◆ TEXT:

* Begin *

The Big Data Infrastructure that Powers The Globe and Mail’s Article Recommendation Engine

Challenge

The Globe and Mail wanted to deploy a new mobile application that could deliver personalized recommendations to readers.

Solution

ClearScale used a myriad of AWS Big Data tools to power the recommendation engine and built a custom data transfer application.

Benefits

The Globe and Mail can now deliver tailored content to users through a sophisticated mobile app based on reader preferences.

AWS Services

Amazon Kinesis, Amazon EMR, Amazon DynamoDB, Amazon S3, Amazon CloudFormation, AWS OpsWorks, Amazon EC2, Amazon SQS

Executive Summary

The Globe and Mail is Canada’s #1 weekday and weekend newspaper. In print for 170 years, The Globe delivers lively and authoritative coverage of national, international, business, technology, arts, entertainment, and lifestyle news. Millions of weekly readers access The Globe on the web or with their mobile device.

* End *

◆ TASK SET:
(a) Could you return the part of the case study from "Amazon Kinesis, Amazon" up to and including "their mobile device."?
(b) Which AWS services does the case study name? List every one.
(c) Answer these from the case study:
(i) For how many years has The Globe and Mail been in print?
(ii) Who built the custom data transfer application?
(iii) What kind of application did The Globe and Mail want to deploy?

◆ DATA LINES:
* Begin *

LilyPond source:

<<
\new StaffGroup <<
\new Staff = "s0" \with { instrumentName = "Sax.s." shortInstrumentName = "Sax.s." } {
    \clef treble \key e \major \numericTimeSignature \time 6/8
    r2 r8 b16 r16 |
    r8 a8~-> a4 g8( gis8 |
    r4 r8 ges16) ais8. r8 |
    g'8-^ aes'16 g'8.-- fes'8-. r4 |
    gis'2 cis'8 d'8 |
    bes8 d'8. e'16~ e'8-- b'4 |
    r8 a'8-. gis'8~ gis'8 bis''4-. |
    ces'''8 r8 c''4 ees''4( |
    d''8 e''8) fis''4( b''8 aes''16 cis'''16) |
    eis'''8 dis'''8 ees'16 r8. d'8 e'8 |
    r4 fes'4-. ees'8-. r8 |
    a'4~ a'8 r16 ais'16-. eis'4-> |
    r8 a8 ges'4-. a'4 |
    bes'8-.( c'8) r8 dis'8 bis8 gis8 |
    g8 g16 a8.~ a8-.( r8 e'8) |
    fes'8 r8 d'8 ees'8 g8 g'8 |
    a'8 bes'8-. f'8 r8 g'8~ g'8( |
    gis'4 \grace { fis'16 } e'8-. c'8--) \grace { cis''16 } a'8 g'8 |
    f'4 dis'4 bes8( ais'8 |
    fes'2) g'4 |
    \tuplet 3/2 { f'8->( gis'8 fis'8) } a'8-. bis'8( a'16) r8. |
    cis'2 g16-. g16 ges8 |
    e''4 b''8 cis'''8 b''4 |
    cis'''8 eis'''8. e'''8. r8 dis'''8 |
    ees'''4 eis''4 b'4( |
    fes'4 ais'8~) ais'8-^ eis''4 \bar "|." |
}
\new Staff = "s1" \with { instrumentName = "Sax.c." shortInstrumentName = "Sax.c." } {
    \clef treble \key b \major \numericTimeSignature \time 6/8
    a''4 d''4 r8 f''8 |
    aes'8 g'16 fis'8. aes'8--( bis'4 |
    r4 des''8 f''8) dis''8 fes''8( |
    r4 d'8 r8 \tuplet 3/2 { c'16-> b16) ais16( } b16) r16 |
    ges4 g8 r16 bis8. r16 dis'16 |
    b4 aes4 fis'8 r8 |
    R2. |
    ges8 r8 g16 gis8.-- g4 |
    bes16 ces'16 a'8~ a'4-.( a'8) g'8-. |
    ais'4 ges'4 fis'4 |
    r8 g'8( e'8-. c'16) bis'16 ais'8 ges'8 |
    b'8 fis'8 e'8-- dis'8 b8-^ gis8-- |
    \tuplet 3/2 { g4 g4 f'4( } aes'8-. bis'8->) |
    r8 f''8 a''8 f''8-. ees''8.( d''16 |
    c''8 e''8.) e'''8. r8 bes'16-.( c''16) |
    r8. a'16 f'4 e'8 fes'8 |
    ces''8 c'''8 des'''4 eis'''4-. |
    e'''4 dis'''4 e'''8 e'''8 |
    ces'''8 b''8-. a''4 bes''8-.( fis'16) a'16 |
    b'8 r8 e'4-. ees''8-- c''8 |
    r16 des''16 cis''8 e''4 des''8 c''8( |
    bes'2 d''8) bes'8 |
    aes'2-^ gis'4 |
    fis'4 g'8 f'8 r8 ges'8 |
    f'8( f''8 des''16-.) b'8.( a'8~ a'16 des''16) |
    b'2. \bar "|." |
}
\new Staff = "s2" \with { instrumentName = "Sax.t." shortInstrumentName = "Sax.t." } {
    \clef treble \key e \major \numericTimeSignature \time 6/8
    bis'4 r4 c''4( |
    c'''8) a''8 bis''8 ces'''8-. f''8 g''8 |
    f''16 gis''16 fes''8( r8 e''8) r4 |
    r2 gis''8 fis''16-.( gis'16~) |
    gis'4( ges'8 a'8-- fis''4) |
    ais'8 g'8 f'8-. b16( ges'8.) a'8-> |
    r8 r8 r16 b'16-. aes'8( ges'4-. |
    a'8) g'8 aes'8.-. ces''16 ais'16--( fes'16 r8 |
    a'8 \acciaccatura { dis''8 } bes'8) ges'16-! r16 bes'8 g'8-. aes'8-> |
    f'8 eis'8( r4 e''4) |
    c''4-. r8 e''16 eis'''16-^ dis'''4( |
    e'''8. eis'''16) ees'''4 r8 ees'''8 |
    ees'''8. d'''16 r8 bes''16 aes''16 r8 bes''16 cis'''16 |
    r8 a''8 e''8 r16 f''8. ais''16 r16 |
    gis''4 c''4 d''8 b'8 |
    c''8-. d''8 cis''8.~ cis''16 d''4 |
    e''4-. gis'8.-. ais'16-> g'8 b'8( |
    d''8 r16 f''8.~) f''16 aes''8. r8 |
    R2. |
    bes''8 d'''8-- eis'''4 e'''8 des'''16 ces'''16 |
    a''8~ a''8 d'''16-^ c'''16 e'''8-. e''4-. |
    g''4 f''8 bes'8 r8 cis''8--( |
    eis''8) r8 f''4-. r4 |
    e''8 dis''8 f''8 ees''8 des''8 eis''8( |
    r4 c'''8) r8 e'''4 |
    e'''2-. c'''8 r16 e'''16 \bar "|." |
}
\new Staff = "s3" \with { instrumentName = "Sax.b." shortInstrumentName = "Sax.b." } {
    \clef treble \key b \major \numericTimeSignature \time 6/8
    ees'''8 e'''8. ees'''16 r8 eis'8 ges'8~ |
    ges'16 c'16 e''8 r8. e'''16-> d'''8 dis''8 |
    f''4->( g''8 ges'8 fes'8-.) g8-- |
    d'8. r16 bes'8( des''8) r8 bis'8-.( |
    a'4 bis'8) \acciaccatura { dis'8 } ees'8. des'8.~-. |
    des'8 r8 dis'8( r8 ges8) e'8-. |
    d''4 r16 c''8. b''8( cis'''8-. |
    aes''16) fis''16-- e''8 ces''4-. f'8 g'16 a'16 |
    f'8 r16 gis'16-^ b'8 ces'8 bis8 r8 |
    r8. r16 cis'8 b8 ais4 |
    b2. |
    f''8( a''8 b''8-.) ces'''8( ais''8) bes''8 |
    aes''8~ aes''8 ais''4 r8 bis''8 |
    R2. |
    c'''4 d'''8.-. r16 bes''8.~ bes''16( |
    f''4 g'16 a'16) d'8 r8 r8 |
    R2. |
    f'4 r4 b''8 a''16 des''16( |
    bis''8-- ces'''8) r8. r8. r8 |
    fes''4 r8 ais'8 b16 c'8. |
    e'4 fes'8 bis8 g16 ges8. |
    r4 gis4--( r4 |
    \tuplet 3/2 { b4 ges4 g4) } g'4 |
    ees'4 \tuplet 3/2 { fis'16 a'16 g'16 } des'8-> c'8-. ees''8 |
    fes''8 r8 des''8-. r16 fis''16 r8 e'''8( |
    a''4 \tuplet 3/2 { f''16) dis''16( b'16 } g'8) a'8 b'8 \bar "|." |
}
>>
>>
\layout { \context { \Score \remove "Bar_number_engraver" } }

* End *

◆ ANSWERS FOR THE EXERCISE:
(a)
Amazon Kinesis, Amazon EMR, Amazon DynamoDB, Amazon S3, Amazon CloudFormation, AWS OpsWorks, Amazon EC2, Amazon SQS

Executive Summary

The Globe and Mail is Canada’s #1 weekday and weekend newspaper. In print for 170 years, The Globe delivers lively and authoritative coverage of national, international, business, technology, arts, entertainment, and lifestyle news. Millions of weekly readers access The Globe on the web or with their mobile device.

(b)
Amazon Kinesis
Amazon EMR
Amazon DynamoDB
Amazon S3
Amazon CloudFormation
AWS OpsWorks
Amazon EC2
Amazon SQS

(c)
(i) 170 years.
(ii) ClearScale.
(iii) A new mobile application that could deliver personalized recommendations to readers.